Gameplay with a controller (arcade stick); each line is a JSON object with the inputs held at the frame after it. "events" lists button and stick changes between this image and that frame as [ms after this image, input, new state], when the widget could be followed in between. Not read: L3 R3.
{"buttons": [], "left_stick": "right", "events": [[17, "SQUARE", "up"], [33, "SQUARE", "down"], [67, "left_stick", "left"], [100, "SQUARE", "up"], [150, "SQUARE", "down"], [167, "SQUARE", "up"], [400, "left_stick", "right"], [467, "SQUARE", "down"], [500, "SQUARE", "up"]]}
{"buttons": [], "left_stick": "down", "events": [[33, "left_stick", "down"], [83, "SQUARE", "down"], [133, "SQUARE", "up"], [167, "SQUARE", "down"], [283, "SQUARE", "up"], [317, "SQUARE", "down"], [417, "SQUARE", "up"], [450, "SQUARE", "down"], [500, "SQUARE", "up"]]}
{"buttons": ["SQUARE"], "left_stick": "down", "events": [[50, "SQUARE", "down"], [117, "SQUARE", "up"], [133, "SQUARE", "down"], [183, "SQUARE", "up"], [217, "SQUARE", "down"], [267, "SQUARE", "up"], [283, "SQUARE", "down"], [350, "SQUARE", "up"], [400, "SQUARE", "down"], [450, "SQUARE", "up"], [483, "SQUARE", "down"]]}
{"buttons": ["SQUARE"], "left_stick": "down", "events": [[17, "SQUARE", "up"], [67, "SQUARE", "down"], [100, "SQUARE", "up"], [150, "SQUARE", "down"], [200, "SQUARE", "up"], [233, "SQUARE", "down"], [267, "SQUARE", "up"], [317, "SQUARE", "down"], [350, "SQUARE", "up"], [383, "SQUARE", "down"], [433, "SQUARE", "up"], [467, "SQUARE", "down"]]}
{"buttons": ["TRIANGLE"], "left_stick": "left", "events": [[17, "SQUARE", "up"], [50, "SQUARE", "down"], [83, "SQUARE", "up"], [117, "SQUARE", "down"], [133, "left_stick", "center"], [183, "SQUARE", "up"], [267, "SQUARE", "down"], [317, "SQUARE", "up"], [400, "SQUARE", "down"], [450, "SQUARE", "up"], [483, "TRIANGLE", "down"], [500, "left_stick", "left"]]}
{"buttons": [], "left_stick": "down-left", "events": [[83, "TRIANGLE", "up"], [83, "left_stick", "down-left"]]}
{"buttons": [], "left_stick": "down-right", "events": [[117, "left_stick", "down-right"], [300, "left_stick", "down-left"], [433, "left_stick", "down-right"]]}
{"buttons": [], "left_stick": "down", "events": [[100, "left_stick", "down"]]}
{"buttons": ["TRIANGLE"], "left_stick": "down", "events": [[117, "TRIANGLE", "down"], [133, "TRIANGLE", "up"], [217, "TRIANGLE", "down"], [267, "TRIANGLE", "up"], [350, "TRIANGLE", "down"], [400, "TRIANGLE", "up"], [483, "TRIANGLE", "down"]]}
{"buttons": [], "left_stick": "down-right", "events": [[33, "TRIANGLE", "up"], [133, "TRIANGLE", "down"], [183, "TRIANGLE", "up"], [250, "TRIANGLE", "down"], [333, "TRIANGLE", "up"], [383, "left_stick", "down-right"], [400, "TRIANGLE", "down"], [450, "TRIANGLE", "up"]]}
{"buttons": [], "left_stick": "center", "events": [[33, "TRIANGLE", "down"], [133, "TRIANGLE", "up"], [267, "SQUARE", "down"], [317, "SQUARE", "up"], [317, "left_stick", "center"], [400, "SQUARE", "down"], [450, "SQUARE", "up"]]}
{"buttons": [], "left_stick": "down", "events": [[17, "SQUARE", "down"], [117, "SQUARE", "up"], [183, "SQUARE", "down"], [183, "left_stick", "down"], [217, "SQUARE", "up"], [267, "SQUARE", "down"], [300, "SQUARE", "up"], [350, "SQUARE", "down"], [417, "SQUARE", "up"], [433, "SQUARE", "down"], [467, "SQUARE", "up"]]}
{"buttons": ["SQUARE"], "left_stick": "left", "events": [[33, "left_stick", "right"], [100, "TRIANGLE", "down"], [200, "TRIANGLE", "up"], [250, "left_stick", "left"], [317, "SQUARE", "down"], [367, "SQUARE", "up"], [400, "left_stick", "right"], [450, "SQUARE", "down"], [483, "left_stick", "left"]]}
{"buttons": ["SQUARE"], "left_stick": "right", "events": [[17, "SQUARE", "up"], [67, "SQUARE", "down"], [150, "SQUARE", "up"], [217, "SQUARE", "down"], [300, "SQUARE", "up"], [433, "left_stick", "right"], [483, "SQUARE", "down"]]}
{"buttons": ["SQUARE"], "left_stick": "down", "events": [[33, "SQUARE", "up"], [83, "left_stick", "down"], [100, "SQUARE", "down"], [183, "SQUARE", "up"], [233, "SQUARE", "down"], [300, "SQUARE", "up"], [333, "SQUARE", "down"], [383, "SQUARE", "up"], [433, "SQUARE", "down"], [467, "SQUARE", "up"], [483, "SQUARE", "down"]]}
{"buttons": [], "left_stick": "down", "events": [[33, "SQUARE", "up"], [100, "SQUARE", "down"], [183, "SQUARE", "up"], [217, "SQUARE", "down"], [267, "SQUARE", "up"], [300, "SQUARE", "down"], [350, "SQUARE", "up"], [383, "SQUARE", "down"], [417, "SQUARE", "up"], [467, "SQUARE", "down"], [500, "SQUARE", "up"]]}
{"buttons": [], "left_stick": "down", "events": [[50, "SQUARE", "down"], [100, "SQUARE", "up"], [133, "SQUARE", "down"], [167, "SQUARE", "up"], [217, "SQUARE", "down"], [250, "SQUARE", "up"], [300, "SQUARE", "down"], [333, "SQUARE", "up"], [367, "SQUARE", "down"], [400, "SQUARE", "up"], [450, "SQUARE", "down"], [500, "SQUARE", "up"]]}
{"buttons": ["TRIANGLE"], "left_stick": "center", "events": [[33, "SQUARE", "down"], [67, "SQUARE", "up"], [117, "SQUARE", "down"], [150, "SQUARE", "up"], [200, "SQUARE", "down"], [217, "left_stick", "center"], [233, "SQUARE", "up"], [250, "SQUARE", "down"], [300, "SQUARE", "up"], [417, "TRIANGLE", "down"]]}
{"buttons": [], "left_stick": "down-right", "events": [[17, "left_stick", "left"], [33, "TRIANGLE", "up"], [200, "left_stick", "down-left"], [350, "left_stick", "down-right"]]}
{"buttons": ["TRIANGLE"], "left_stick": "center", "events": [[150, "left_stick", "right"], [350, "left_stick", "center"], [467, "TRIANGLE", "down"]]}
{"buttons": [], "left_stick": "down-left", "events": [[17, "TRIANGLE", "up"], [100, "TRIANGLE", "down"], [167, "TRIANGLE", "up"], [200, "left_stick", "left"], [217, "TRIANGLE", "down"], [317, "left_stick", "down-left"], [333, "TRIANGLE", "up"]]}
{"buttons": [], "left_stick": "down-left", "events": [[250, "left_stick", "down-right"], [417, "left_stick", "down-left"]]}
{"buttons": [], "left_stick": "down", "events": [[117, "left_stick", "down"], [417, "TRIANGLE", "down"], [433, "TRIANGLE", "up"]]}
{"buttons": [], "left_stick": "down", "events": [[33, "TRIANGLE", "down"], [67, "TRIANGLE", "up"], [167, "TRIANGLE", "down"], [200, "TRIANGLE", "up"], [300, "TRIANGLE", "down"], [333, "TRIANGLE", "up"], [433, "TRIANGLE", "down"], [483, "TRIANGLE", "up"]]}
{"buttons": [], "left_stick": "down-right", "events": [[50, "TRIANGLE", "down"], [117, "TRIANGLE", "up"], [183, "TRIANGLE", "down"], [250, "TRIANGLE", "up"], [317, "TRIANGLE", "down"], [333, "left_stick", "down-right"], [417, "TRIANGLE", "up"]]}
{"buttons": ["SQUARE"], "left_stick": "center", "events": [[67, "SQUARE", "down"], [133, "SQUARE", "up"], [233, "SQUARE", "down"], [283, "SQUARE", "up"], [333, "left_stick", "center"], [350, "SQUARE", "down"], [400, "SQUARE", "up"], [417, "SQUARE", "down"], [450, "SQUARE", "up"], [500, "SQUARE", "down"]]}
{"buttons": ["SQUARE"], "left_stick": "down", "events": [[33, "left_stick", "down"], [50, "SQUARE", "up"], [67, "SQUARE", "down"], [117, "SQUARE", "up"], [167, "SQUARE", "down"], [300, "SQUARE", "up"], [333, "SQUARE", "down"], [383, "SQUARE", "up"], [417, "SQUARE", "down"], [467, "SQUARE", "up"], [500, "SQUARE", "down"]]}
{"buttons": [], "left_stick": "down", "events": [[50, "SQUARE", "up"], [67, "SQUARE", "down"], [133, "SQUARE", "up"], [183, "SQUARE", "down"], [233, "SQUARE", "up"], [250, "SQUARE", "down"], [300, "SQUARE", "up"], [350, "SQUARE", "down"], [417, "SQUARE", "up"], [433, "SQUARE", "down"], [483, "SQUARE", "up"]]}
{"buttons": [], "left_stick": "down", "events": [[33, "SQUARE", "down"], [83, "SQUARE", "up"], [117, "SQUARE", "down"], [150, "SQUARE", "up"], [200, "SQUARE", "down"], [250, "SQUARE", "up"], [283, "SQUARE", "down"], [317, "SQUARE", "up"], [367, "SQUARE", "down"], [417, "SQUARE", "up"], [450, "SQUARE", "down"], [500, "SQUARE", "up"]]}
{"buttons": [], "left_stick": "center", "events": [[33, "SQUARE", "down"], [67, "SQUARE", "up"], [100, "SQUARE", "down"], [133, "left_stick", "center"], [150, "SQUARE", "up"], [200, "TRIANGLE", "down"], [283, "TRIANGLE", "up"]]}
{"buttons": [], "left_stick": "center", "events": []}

§

Report how many lines above hold "right", number only.

9